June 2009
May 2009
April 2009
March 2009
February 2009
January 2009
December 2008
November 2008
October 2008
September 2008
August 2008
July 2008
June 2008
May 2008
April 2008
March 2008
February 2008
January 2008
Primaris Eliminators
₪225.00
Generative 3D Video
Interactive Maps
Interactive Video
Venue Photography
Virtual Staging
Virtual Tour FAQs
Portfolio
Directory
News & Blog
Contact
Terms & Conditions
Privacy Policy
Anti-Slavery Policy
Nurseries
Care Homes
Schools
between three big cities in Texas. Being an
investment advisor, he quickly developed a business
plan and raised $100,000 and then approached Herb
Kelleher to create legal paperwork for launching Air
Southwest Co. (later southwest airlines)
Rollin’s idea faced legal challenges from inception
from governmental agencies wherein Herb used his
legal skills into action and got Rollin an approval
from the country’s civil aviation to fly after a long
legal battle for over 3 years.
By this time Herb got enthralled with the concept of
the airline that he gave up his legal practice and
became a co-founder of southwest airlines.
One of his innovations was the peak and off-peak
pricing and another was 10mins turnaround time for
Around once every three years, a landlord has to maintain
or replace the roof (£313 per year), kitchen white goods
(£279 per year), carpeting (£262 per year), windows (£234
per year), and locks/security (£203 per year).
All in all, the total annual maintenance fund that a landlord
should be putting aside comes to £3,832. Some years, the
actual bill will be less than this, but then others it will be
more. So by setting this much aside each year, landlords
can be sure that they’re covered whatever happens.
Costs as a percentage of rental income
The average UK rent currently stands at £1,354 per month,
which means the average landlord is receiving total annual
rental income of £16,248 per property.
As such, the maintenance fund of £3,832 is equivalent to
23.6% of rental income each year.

......

EXERCISE DESCRIPTION
Gather up the lines containing the word "southwest" from these records and copy them.

FINAL ANSWER
Southwest Co. (later southwest airlines)
became a co-founder of southwest airlines.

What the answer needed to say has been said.